Gilberto Zorio
Le opere di Gilberto Zorio sono campi inesauribili di energia fisica e mentale. Tra i protagonisti del gruppo dell’Arte Povera, dal 1966 ha indirizzato la propria ricerca in direzione di una processualità che rende continuamente mutevole ciascuna opera. Predisponendo reazioni chimiche o fisiche, l’artista immette i propri lavori all’interno di un ciclo vitale, di fronte al quale egli per primo si pone come spettatore. Il tempo è spesso un’importante componente, in quanto solo il naturale trascorrere delle ore e dei giorni rende pienamente tangibile il dispiegarsi delle trasformazioni a cui le opere sono soggette.
L’evaporazione di acqua marina, e la conseguente traccia nella forma di cristalli di sale, delineano in Tenda, 1967, la dinamica di un paesaggio naturale. Il lago salato che si forma all’altezza degli occhi degli spettatori corrisponde alla dimensione antropocentrica che Zorio esalta nelle sue opere. Anche i tubolari metallici sui quali è poggiato il telo sono stati pensati dall’artista secondo una dimensione umana e la loro funzione viene paragonata a quella delle vene e dell’ossatura.
Zorio ha rinnovato il linguaggio della scultura liberandola dalla fissità e dalla pesantezza a cui è tradizionalmente associata. In Colonna, 1967, un pesante conduttore in Eternit è poggiato su una camera d’aria, quasi si trattasse di una colonna rovesciata. Il conduttore rimane quindi in una situazione di equilibrio precario; a sua volta, a causa del peso dello stesso elemento, la camera d’aria diventa durissima e la gomma perde di duttilità. La giustapposizione dei due materiali intacca l’apparente natura di ciascuno di essi, proponendo un’immagine architettonica di elevazione.
L’idea di ascesa è anche presente in Macchia III, 1968. «Quanto mi ha sempre interessato – nota a questo proposito l’artista – è stato il tentativo di sollevare la scultura, di sospenderla e collocarla in aria, al fine di occupare tutto lo spazio, compreso l’orizzonte aereo». L’opera è realizzata spargendo a terra, in cerchi concentrici, gomma liquida.
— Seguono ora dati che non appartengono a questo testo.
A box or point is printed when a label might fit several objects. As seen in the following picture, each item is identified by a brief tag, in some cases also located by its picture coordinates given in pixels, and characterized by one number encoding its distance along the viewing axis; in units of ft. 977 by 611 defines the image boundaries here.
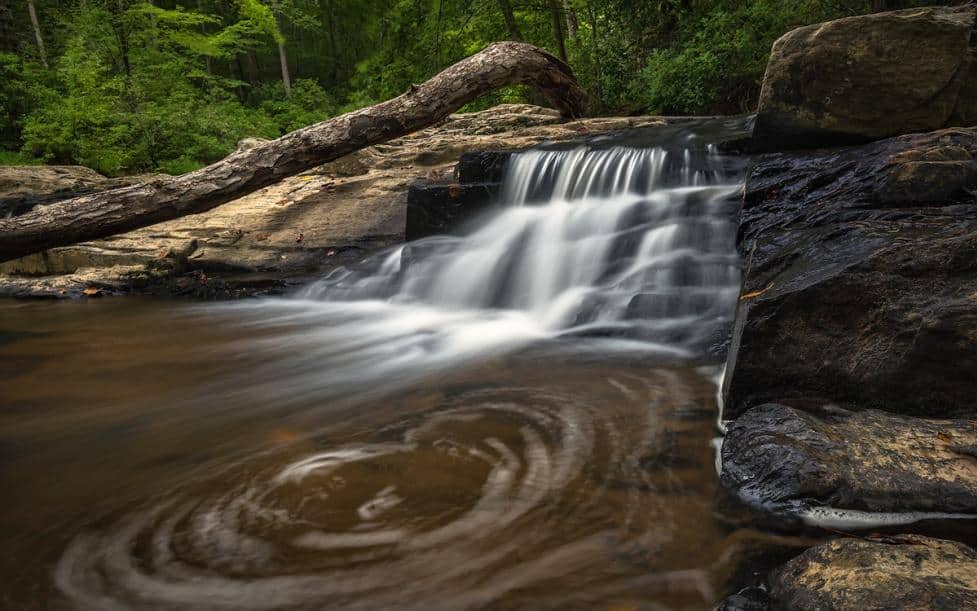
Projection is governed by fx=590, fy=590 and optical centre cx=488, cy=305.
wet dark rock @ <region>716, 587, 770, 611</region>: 4.58
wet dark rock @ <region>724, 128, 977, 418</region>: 6.68
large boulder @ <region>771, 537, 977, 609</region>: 3.91
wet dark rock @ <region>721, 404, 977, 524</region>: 5.55
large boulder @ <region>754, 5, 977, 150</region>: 13.01
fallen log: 17.53
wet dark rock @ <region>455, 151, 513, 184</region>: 21.11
Successivamente, la gomma viene sospesa nello spazio mediante corde la cui tensione non è mai definitiva. L’innalzamento della scultura corrisponde alla capacità dell’artista di rendere tangibile l’appartenenza dell’opera allo spazio dell’immaginazione, rinnovando continuamente la meraviglia di un incontro inaspettato.
La dimensione narrativa è spesso presente nelle sue opere, nella forma di un raccontare fantastico che attraversa il tempo e lo spazio. In questo senso, compaiono nei lavori elementi come crogiuoli, giavellotti, otri e soprattutto canoe, assunti quali ideali strumenti di viaggio. Barca nuragica, 2000, è una sezione di canoa in giunchi intrecciati, presentata quale vettore che ha attraversato la storia e diverse civiltà. Dinamicamente triangolare, l’opera effettua movimenti che sembrano preludere a un nuovo viaggio. Sollevata nello spazio, essa è anche liberata dal silenzio e restituita alla vita grazie al sibilo emesso dall’aria compressa che ne provoca il movimento.